TF: I’m an historian, see. Don’t forget that I also have collateral resources, and those collateral resources brought their own advantages. The question you ask is a good one, but it is also misleading because the writing process and the thinking-about-writing process are two different things. The six-week period was computer time during which I was actually typing, you understand? The memoir I have just written was already in my head. So when I begin to write, I don’t need more than a month or two.
FP: So you began with the book already finished in your head.
TF: Yes. As for the thinking about it? I cannot tell you how long that took.
FP: Storytelling is an important tradition in many African cultures, and the rise in popularity of the memoir as a genre indicates that people everywhere are hungry for the stories of others. Can you talk a little about why you think this is?

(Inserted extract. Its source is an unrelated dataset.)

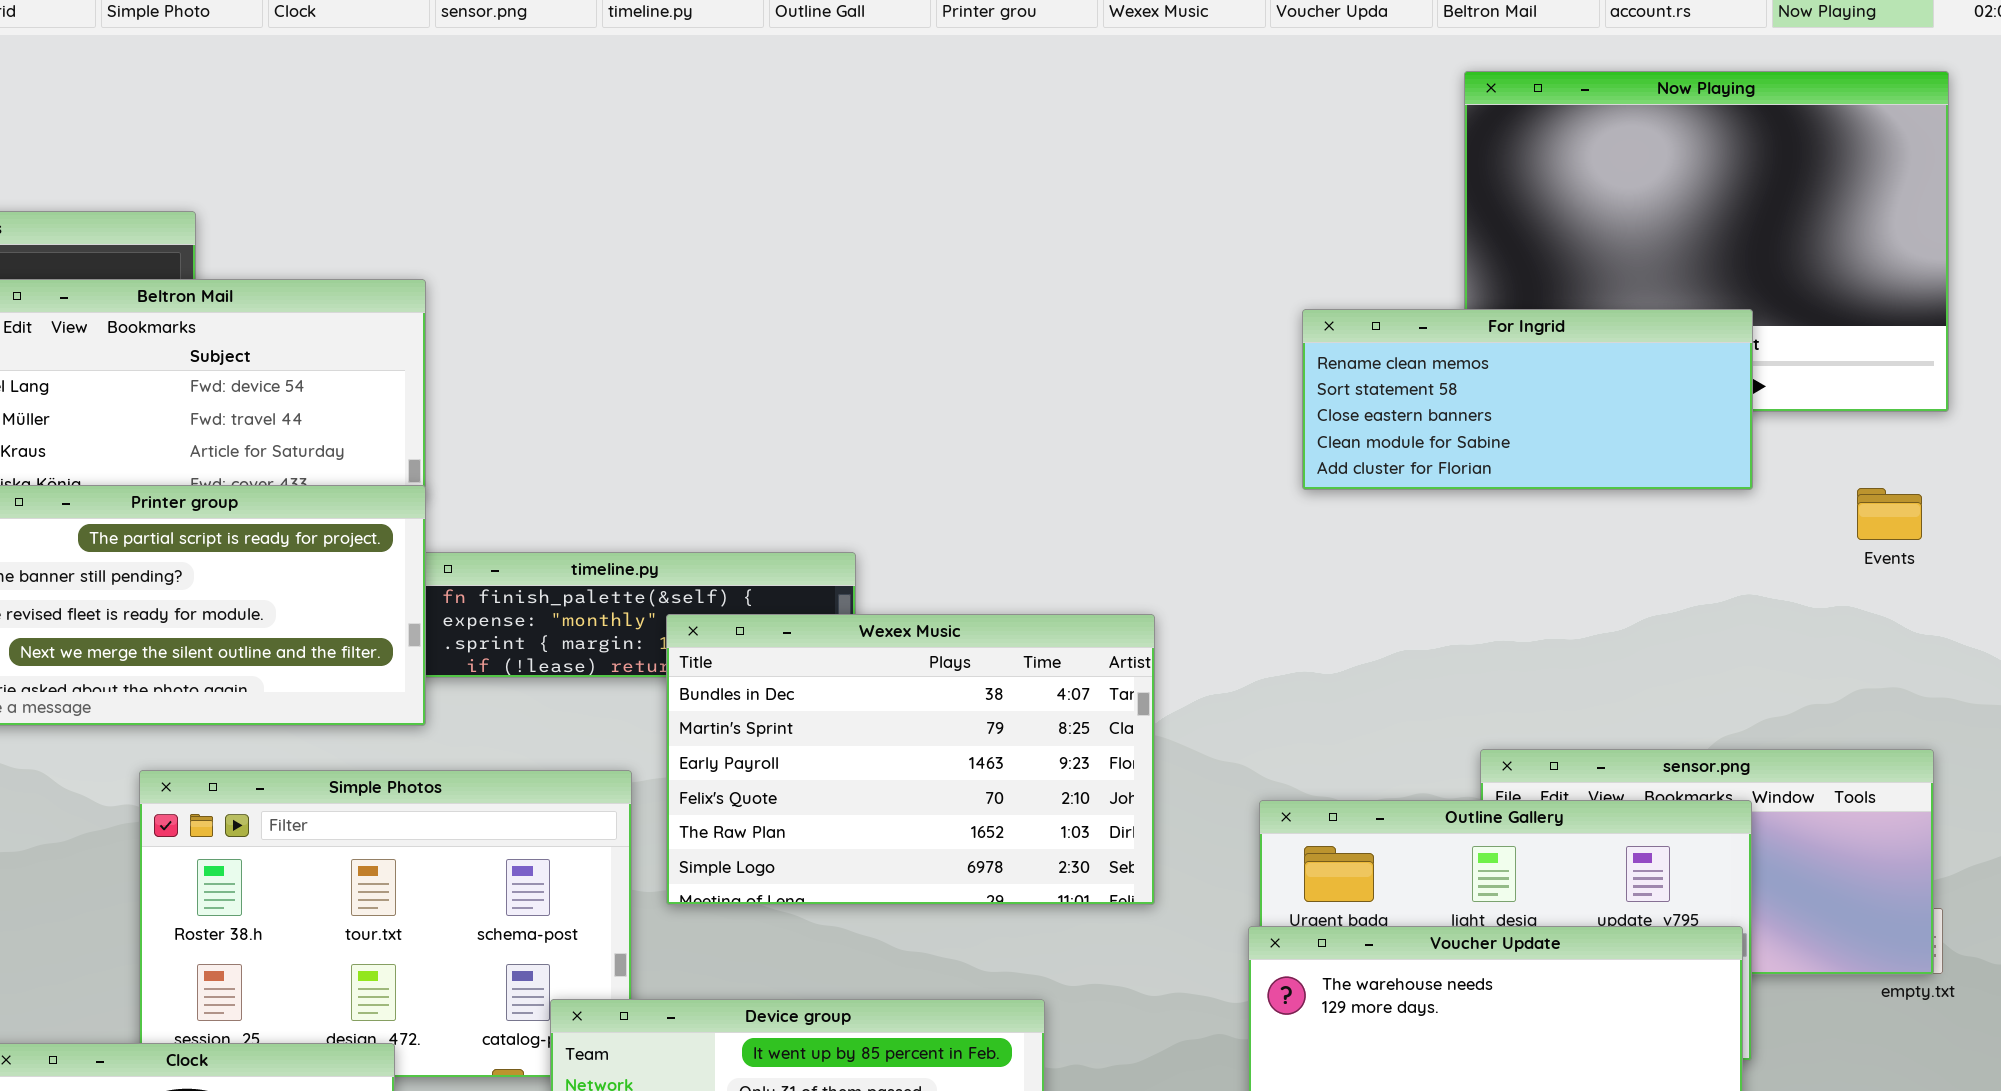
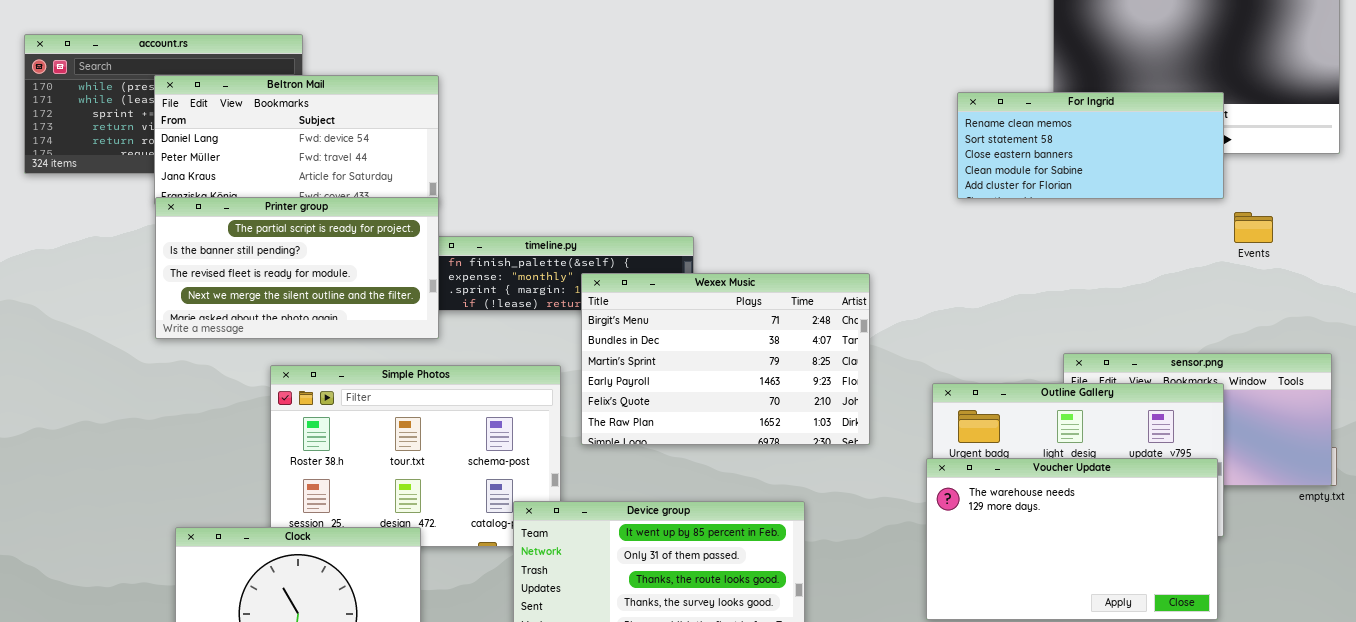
Events: [1857,488,1922,540] -> [1234,212,1273,243], moved
Wexex Music: [666,614,1155,905] -> [581,273,870,445], scrolled up 1 row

TF: Many reasons. And I will tell you something. If I knew that the memoir would be successful—and there’s no way I could have known—maybe my entire career would have been different because it is not as if I’m lacking in the gift of presenting knowledge in various ways. But I only chose the ways legitimized by the academe that would give me my salary at the end of the month. Stories are powerful. Memoir is fact, but storytelling is fiction. The fictional aspect of stories is very attractive to human beings because it is playful. It has an element of entertainment, and knowledge retention is faster. Thanks to the loss of my computer, I had to develop some new classes, and two of my most popular classes are tied in some respect to your question—adapting how people retain knowledge. I’m teaching Africa in Photographs. When I tell the students it’s time to take a break, they say they don’t want to! Because they can see what I’m teaching them, they can see the theme in the photographs. When I ask them to read the textbook, they don’t have to memorize anything because it has already been made clear. The way you process [the information in a story] is different than the way you process hard facts. Stories have that kind of power.